Panel öffnen/schließen

So arbeiten wir

Das Kind ist nicht ein leeres Gefäß, das wir mit unserem Wissen aufgefüllt haben und das uns alles verdankt. Nein, das Kind ist der Baumeister des Menschen, und es gibt niemanden, der nicht von dem Kind, das er selbst einmal war, gebildet wurde.
Maria Montessori 1870-1952

Im Wichtelhaus hat jedes Kind seine „Stammgruppe“. Es gibt also „Räuber“ und „Bären“. Jedes Kind wird morgens in seine Gruppe gebracht und mittags auch von dort wieder abgeholt. Gemeinsam mit der Stammgruppe werden Geburtstage gefeiert, gesungen und gespielt. Die Gruppenerzieherin ist Ansprechpartnerin für Eltern und Kinder.

Trotzdem sind bei uns die Türen auf! Den ganzen Vormittag stehen die Gruppentüren offen. Die Kinder dürfen frei entscheiden, in welchem Raum und mit welchem Kind sie etwas machen möchten. Dabei gilt die klare Regel: Erst Bescheid sagen! So behält die Gruppenerzieherin den Überblick welches Kind sich wo aufhält.

Bastelangebote werden oft gruppenübergreifend angeboten.
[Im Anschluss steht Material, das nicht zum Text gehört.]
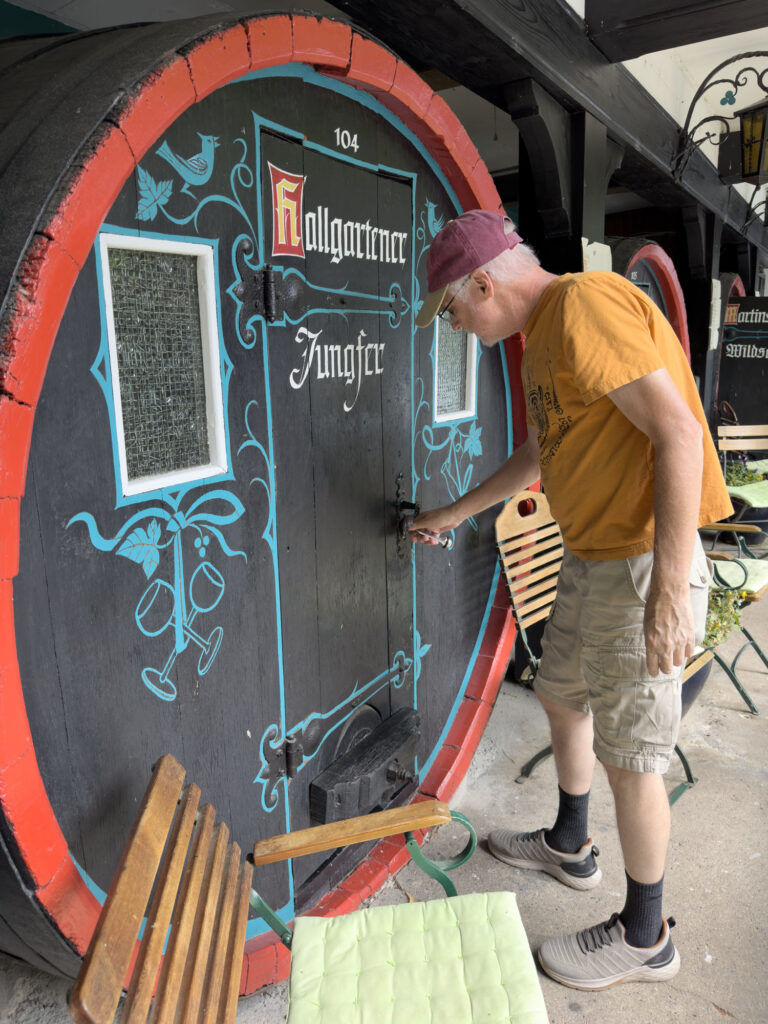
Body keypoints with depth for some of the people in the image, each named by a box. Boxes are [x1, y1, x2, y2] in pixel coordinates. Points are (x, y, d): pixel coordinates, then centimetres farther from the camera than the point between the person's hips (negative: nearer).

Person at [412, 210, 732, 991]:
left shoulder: (585, 303, -17)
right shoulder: (544, 332, 13)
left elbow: (679, 432, -26)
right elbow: (542, 451, 25)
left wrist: (668, 590, -27)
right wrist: (457, 513, 32)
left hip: (643, 566, -10)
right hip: (591, 560, 10)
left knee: (628, 756, 4)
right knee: (561, 696, 23)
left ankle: (644, 938, 28)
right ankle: (569, 847, 47)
Projektarbeit (z.B. Thema „Bienen“, „Meer“, „Piraten“, „Feuerwehr“ oder „Gesundes Essen“) finden immer für beide Gruppen gleichzeitig statt. So arbeiten alle Wichtelhauskinder gemeinsam an einem Projekt. Außerdem bieten wir gruppenübergreifende Projekte an, an denen einmal in der Woche Kinder aus beiden Gruppen teilnehmen können:

  • Faustlos (Gewaltpräventionsprogramm)
  • Freds Forscher (Naturwissenschaftsprojekt)
  • Wöchentliches Turnen

Durch diese teiloffene Arbeitsweise haben die Kinder zum einen die Sicherheit der Stammgruppe, zum anderen jedoch mehr Möglichkeiten der Entfaltung und der freien Entscheidung. Einen weiteren Vorteil der teiloffenen Arbeit sehen wir darin, dass die Ressourcen der Erzieherinnen besser und effektiver für alle genutzt werden können. Spezielle Fähigkeiten einzelner Erzieherinnen lassen sich so für alle Kinder gleichermaßen nutzen.